## Brano di partenza
>>>
Il corpo insegnante italiano è decisamente più femminilizzato rispetto alla media internazionale. Infatti, con il 79% di donne insegnanti l’Italia si colloca al quinto posto nella graduatoria complessiva del tasso di femminilizzazione. Se poi si considerano solo i paesi più industrializzati, il corpo docente italiano è quello più femminilizzato.
Le donne sono esattamente il 78,5 per cento contro il 63,2 per cento delle scuole inglesi e il 66 per cento di quelle francesi; in Olanda sono metà e metà e in Giappone addirittura le donne sono in minoranza.
Su quali possano essere i motivi, si potrebbero fare molte ipotesi e a tale riguardo c’è anche una vastissima letteratura, talvolta anche persino conflittuale.
Per taluni sarebbe dovuto al fatto che è un lavoro, quello dell’insegnate, che, consentendo molto tempo libero, permette alle donne di dedicarsi alla famiglia, per cui appare una delle poche opportunità abbastanza allettanti. Non si scordi fra l’altro che la stessa Matilde Serao, all’inizio del secolo scorso, scrivesse come il lavoro della maestra fosse l’unico per lo più consentito perché non determinava scandalo fra la piccola borghesia.
<<<
## Domande
1. Secondo il brano sulle donne nell'insegnamento, per quale motivo alcuni pensano che il lavoro di insegnante attiri le donne? Rispondi in una-tre frasi.
2. Prosegui il brano sulle donne nell'insegnamento a partire dall'ultima frase riportata.
Le voci che vengono dopo sono materiale a sé, distinto dal brano.

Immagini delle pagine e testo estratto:
>>>
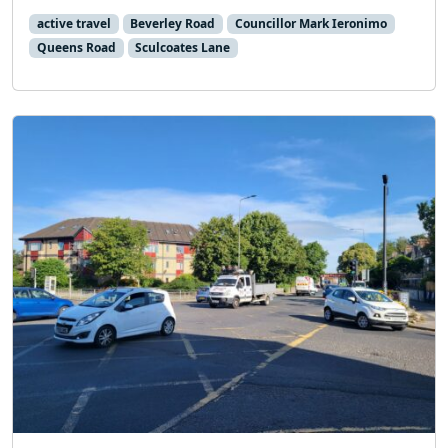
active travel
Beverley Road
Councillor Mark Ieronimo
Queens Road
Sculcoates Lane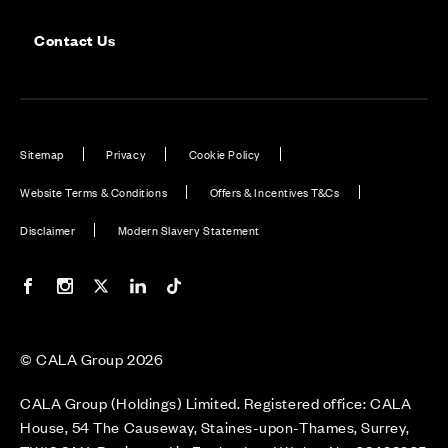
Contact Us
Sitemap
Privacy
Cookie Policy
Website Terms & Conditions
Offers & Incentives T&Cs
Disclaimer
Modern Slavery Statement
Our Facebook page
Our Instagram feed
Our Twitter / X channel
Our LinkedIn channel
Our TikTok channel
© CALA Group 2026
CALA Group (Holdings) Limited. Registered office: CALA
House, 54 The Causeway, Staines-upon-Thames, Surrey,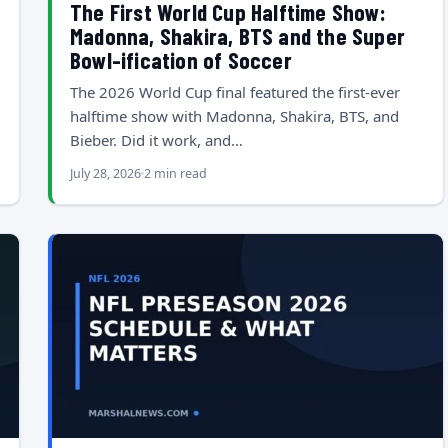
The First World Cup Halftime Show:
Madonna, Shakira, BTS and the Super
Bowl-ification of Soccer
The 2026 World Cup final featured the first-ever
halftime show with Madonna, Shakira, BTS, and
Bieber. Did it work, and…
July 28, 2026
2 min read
<<<
## Risposte
1. Per alcuni, l'insegnamento lascia molto tempo libero e permette così alle donne di dedicarsi alla famiglia. Per questo appare una delle poche opportunità abbastanza allettanti.

2.
Per altri ancora, ma potrebbe essere conseguenziale, l’eccessiva femminilizzazione impedisce anche una più decisa battaglia salariale e normativa accanto ai sindacati che devono registrare ad ogni sciopero presenze assai basse di partecipazione. Infatti lo stipendio servirebbe come aggiunta al salario del coniuge e non come prima fonte di guadagno. La scarsa considerazione sociale dunque nascerebbe pure dalla mancata compattezza “politica” di un corpo docenti lacerato persino negli obiettivi più importanti, contrariamente, per esempio, agli scioperi massicci che gli altri comparti registrano quando soprattutto si tratta di paga e di salario.
Ma c’è pure un’atra teoria secondo la quale già nei libri delle elementari si indirizzerebbe la scelta lavorativa futura dei bambini, considerato che, nelle letture, i babbi sono sempre medici, avvocati, ingegneri e male che vada operai o artigiani, mentre le madri delle famiglie tipo descritte svolgono la mansione di infermiera o di maestra o di casalinga. Mai comunque al contrario, catalogando così una perfetta divisione sessista della società che poi andrebbe a condizionare le scelte.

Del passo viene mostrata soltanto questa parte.